# Exercise aim:
Below are the entries; give again exactly the lines from the one mentioning "staining of high-grade" through the one mentioning "staining reveals moderate", inclusive.

**********

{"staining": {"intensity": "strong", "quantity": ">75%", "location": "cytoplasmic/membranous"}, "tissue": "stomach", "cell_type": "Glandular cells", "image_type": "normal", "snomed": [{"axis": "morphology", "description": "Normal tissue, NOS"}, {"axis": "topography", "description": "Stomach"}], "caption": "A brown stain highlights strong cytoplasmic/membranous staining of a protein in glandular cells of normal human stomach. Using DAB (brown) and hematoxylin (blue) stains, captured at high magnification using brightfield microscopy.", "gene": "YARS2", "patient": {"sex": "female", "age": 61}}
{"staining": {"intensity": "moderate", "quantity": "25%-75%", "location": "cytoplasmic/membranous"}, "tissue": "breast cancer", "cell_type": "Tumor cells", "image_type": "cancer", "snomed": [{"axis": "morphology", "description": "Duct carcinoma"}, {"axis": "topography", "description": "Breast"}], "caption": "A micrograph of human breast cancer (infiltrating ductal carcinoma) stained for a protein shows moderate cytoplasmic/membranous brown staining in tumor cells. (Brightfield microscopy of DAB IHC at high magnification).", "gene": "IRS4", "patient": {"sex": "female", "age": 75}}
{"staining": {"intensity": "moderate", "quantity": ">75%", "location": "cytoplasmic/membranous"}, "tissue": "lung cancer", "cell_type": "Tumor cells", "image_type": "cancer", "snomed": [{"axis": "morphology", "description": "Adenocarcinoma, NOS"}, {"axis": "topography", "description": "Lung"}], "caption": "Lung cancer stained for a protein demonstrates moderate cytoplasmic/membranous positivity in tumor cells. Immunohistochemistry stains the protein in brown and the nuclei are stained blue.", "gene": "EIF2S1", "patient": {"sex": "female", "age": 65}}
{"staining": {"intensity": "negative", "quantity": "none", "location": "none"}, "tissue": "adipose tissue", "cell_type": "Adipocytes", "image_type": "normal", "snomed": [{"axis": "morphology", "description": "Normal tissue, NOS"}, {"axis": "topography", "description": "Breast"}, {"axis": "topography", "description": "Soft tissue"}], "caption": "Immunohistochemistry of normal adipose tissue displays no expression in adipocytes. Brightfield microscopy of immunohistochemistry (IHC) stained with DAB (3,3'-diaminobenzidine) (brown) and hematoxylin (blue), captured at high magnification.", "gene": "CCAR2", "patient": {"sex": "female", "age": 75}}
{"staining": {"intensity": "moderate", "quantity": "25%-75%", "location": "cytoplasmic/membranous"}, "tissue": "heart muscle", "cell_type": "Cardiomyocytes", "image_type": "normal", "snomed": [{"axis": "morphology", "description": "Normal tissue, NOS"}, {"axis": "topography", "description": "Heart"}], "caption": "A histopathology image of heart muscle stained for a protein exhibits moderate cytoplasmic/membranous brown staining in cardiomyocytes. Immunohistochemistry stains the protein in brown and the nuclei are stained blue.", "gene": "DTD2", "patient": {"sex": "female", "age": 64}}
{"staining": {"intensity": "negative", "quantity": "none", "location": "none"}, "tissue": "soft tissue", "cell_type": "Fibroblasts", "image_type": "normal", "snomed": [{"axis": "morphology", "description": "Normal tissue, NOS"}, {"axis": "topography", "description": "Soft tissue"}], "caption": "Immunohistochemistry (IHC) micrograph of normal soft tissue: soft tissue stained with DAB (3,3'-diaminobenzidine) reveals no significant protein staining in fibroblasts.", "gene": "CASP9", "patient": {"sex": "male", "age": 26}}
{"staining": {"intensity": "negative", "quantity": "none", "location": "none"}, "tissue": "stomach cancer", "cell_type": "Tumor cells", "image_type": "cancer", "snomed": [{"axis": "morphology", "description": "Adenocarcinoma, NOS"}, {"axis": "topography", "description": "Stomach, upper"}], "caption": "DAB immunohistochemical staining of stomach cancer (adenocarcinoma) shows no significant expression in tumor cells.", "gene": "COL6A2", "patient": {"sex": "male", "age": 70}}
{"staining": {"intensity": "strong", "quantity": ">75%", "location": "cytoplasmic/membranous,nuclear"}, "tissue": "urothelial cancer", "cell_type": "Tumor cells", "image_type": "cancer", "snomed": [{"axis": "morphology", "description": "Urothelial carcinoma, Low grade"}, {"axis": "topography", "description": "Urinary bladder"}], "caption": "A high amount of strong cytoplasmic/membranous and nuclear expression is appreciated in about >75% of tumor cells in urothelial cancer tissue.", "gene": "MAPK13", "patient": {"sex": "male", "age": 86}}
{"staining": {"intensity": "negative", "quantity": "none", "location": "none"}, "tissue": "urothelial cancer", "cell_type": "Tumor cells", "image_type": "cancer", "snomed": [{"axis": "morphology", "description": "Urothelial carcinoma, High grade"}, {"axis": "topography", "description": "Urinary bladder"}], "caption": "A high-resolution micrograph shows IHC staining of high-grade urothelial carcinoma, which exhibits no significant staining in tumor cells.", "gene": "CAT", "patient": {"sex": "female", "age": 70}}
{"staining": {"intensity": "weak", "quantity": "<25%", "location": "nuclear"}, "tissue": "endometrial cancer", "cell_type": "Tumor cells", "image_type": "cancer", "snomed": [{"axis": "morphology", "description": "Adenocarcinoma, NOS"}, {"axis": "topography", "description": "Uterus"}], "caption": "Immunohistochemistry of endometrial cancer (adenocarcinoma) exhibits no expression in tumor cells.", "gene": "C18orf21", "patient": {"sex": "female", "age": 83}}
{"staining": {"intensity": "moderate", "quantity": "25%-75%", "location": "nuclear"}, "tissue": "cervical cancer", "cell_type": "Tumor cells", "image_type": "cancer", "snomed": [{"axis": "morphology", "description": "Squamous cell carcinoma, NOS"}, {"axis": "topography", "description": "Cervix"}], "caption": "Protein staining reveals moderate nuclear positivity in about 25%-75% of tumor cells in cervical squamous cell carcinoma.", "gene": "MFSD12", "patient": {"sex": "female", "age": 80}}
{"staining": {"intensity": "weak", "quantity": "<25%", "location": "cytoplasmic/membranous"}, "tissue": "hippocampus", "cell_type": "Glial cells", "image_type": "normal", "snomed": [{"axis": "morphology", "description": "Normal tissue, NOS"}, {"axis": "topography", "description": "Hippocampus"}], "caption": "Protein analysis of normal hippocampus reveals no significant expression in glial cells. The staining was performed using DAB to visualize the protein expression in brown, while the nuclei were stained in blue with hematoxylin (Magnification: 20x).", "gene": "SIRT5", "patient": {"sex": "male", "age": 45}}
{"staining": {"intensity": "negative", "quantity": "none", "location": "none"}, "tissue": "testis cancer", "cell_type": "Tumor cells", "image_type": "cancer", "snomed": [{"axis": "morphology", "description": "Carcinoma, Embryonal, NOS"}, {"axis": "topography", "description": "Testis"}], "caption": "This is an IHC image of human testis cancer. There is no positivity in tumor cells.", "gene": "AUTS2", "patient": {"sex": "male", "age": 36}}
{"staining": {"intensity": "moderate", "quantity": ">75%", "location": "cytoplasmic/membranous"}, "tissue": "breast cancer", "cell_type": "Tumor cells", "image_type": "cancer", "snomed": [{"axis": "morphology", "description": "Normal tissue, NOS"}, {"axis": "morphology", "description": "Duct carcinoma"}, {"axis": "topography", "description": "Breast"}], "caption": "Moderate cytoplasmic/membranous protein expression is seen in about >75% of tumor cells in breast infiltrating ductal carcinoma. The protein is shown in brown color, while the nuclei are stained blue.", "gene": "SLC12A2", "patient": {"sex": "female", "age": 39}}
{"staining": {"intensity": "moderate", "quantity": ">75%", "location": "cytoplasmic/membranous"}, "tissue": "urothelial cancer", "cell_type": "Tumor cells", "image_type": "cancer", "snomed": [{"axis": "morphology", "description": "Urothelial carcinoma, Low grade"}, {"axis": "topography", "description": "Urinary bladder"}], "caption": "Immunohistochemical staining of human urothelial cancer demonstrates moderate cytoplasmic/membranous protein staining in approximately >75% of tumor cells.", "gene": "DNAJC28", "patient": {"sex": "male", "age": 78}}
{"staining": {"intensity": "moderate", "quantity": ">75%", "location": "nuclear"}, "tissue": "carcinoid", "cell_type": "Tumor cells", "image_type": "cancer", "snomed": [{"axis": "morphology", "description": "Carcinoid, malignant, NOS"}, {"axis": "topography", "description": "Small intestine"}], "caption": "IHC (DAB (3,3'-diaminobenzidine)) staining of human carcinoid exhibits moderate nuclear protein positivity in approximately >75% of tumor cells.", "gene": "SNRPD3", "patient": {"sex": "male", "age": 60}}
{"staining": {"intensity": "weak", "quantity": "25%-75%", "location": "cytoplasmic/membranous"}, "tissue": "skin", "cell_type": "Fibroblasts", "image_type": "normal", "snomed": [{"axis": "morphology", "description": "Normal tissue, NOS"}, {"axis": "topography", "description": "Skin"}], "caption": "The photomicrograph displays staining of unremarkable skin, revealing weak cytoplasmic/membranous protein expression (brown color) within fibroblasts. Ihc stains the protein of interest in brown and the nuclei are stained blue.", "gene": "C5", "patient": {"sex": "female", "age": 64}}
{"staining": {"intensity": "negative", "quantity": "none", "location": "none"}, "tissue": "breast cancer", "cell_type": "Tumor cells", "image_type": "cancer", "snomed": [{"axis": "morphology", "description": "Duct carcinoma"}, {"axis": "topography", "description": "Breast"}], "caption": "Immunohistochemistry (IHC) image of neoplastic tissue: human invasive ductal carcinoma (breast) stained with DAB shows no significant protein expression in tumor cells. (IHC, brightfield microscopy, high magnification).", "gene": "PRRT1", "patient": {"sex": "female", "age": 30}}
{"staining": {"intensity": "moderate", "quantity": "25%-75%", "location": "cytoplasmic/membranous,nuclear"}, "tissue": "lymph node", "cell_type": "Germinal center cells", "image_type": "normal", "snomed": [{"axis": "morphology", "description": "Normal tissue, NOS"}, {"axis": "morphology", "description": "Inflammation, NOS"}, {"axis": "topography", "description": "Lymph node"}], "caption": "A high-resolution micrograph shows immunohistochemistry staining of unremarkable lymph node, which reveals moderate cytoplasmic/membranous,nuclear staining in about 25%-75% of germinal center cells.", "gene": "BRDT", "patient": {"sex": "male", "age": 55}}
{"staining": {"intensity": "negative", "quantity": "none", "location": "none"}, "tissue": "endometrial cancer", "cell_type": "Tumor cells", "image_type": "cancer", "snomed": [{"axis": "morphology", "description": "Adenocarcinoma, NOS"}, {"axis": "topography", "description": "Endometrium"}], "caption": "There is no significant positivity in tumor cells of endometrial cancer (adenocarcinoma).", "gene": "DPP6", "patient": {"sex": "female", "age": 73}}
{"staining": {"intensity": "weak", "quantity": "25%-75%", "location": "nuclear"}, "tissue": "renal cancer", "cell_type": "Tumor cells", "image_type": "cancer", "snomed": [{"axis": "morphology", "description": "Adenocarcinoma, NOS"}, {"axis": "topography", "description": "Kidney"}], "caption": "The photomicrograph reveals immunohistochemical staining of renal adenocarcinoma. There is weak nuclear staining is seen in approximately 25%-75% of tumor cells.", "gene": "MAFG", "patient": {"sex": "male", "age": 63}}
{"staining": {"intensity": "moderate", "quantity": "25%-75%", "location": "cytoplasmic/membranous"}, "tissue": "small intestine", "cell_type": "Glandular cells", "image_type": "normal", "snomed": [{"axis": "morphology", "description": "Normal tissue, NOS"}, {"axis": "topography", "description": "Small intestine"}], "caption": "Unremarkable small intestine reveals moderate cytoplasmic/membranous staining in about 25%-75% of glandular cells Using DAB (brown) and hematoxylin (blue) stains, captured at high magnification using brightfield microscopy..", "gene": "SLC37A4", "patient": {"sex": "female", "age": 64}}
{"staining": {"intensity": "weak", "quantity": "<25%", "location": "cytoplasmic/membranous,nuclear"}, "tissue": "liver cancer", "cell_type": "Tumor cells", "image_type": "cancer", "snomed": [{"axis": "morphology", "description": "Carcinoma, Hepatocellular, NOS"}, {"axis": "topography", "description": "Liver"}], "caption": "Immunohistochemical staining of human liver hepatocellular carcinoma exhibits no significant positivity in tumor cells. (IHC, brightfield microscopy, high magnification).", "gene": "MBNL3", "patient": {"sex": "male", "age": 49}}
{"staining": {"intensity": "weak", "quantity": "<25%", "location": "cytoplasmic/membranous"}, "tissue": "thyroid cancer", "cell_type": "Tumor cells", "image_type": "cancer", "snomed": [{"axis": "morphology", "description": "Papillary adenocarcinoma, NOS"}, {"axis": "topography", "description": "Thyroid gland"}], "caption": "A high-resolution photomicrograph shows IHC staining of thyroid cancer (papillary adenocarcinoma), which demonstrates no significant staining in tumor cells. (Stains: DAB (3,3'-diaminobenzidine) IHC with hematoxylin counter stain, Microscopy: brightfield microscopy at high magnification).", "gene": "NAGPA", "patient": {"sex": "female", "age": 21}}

**********

# Reply:
{"staining": {"intensity": "negative", "quantity": "none", "location": "none"}, "tissue": "urothelial cancer", "cell_type": "Tumor cells", "image_type": "cancer", "snomed": [{"axis": "morphology", "description": "Urothelial carcinoma, High grade"}, {"axis": "topography", "description": "Urinary bladder"}], "caption": "A high-resolution micrograph shows IHC staining of high-grade urothelial carcinoma, which exhibits no significant staining in tumor cells.", "gene": "CAT", "patient": {"sex": "female", "age": 70}}
{"staining": {"intensity": "weak", "quantity": "<25%", "location": "nuclear"}, "tissue": "endometrial cancer", "cell_type": "Tumor cells", "image_type": "cancer", "snomed": [{"axis": "morphology", "description": "Adenocarcinoma, NOS"}, {"axis": "topography", "description": "Uterus"}], "caption": "Immunohistochemistry of endometrial cancer (adenocarcinoma) exhibits no expression in tumor cells.", "gene": "C18orf21", "patient": {"sex": "female", "age": 83}}
{"staining": {"intensity": "moderate", "quantity": "25%-75%", "location": "nuclear"}, "tissue": "cervical cancer", "cell_type": "Tumor cells", "image_type": "cancer", "snomed": [{"axis": "morphology", "description": "Squamous cell carcinoma, NOS"}, {"axis": "topography", "description": "Cervix"}], "caption": "Protein staining reveals moderate nuclear positivity in about 25%-75% of tumor cells in cervical squamous cell carcinoma.", "gene": "MFSD12", "patient": {"sex": "female", "age": 80}}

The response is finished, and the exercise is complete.